Y, desde luego, merece un respeto. Eso dice el Deuteronomio, y así lo entendió el argentino Jorge Fernández Díaz, que ha escrito con la historia de la suya un relato vibrante. Se titula Mamá, a secas, y Alfaguara lo reeditó hace unos meses. El misterio de este Mamá es que trasciende la peripecia vital del autor y de su querida madre para afectar a la humanidad entera, de modo especial a la españolidad doliente, tan aquejada de desmemoria. Porque si Jorge Fernández Díaz nació argentino (y, todo hay que decirlo, con nombre y apellidos de ministro del Interior de un gobierno de Mariano Rajoy, pero nada que ver, una curiosa casualidad nada más), lo hizo como hijo de españoles, o más bien argeñoles, como él mismo apunta, concretamente asturianos que, habiendo emigrado de adolescentes y por separado, se conocieron en la “próspera” Buenos Aires de los primeros cincuenta convertidos ya en adultos veinteañeros que los fines de semana acudían al Centro Asturiano a socializar, menear el esqueleto y paliar añoranzas al son de la gaita, la empanada y la sidrina.
Mamá, en fin, es la historia de un desarraigo dramático y de una dureza tan inimaginable como para dejar en sus protagonistas daños psicológicos de calado. El autor, de hecho, explica como se decidió a escribir esta historia cuando supo que la psiquiatra de su madre lloraba cuando esta última, en el curso de unas sesiones terapéuticas, le contaba su vida. “Si la historia de mamá es capaz de hacer llorar a una profesional con callo y que ya lleva escuchadas miles similares, es que su peripecia merece darse a conocer”. Y a ello se puso el pequeño de los dos hijos que habían tenido los asturianillos hacía ya cuarenta años. Ahora son casi sesenta. En 2002, la historia conmovió Argentina con veinte ediciones, que se dice pronto. Puesta al día, aparece en España diecisiete años después.

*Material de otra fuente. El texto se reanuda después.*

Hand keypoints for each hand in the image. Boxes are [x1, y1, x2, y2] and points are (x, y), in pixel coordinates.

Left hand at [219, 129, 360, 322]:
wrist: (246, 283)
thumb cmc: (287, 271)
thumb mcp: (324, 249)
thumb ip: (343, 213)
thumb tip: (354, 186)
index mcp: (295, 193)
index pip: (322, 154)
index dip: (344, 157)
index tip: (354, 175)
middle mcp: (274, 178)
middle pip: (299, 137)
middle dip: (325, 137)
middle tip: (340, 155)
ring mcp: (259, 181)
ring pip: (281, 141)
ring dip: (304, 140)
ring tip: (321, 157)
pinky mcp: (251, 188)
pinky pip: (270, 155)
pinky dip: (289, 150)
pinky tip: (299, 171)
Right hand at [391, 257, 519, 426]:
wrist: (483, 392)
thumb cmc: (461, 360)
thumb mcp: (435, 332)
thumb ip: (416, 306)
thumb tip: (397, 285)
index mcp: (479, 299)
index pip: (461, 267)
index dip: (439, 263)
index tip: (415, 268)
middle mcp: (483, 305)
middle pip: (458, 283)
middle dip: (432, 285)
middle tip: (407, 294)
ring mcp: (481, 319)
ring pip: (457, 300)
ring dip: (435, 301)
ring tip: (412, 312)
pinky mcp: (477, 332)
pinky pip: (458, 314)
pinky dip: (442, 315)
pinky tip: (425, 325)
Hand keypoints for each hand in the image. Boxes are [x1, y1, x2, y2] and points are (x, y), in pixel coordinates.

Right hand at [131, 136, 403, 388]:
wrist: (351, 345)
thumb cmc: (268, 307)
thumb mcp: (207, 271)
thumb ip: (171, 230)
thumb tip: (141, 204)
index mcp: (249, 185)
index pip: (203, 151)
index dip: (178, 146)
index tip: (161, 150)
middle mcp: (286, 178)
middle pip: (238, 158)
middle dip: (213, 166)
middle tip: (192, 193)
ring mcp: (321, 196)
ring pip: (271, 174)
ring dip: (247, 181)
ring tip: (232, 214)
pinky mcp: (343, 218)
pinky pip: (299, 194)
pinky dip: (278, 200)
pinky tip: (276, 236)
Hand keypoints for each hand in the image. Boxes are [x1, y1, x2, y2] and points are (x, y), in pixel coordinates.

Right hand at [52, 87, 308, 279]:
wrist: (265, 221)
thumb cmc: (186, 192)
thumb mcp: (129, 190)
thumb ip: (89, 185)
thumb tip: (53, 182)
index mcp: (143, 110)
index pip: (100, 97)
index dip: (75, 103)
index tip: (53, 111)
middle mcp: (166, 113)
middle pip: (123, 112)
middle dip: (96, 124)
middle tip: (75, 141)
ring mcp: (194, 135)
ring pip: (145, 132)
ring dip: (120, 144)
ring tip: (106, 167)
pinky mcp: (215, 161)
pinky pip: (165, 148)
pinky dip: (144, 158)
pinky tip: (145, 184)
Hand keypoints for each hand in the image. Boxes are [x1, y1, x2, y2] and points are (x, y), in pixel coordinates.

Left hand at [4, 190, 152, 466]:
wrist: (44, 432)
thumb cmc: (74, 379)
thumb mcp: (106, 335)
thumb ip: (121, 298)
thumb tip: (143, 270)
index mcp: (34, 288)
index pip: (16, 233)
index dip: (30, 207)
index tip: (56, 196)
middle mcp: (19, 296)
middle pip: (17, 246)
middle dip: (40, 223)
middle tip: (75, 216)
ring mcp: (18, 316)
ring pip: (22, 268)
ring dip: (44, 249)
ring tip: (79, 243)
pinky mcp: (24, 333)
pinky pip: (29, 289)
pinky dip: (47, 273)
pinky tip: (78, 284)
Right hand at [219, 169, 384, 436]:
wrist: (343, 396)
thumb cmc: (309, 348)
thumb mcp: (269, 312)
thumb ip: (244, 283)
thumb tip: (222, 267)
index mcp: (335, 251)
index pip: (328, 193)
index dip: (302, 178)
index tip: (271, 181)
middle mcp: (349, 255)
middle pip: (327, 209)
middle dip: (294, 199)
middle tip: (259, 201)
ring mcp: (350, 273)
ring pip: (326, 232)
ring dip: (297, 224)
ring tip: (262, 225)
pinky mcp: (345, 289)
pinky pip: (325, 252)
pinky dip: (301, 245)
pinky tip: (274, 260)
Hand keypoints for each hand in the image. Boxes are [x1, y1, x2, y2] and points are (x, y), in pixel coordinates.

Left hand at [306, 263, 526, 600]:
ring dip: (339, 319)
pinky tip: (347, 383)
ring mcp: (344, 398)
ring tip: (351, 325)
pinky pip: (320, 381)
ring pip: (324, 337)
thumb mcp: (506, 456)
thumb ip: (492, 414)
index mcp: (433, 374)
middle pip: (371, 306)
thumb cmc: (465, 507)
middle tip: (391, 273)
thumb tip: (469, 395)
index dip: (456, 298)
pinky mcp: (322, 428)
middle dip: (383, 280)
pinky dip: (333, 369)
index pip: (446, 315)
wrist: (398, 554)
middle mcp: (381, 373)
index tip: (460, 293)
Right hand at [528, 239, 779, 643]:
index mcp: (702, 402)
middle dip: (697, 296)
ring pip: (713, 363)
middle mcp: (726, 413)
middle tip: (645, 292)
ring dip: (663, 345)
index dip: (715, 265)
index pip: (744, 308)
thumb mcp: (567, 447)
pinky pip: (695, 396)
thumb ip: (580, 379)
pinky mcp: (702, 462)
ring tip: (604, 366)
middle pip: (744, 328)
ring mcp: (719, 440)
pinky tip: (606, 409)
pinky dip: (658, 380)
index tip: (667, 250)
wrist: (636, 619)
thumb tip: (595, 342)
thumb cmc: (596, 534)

El primer problema al que se enfrentó el hombre, periodista de oficio, eso sí —aquí nadie cuenta nada sin horas de vuelo en la trastienda—, fue el de descubrir la manera de enfrentarse a una compleja historia-río con decenas de personas, o personajes, todos con peso específico y que daba, en puridad, para un culebrón con decenas de capítulos, desvíos, tramas paralelas y mil vericuetos enroscados entre sí. Doy fe de que lo resolvió agarrándose al alma de la historia, al cogollo del meollo, a la sangre y a las tripas del acontecimiento hasta concentrar una vida de idas y venidas en poco más de doscientas y pico páginas densas y deslumbrantes, esa es la palabra, sin dejarse vencer por épicas lacrimógenas ni emotividades de manual: centrándose única y exclusivamente en la búsqueda de la raíz de dos mujeres, su madre y su abuela, y de los fundamentos que las sostuvieron durante décadas de soledad inconsciente de serlo y que pasaron sin aspirinas ni paliativo alguno: a pelo. En la sequedad narrativa, despojada de artificios, meramente descriptiva, exactamente igual a como la madre protagonista debió hablar a la psiquiatra, radica la luminosidad verdadera que irradia esta historia mágica capaz de conmover a las piedras.
Carmina Díaz, la madre de Jorge Fernández Díaz, falleció recientemente, a finales de septiembre. Cabe agradecer a Jorge Fernández Díaz, escritor argentino, que no señor menistro español, que nos haya devuelto la memoria de un tiempo y unos ancestros recios como la madre que los parió, valientes a la fuerza y que se lo permitieron todo, bueno y malo, salvo llorar porque es inútil. Como dijo el poeta, “aquí se viene llorado de casa”. Y también “si hay que agarrarse a un clavo ardiendo, se agarra uno, cojones”.
Y en esas estamos. Mucha suerte a todos.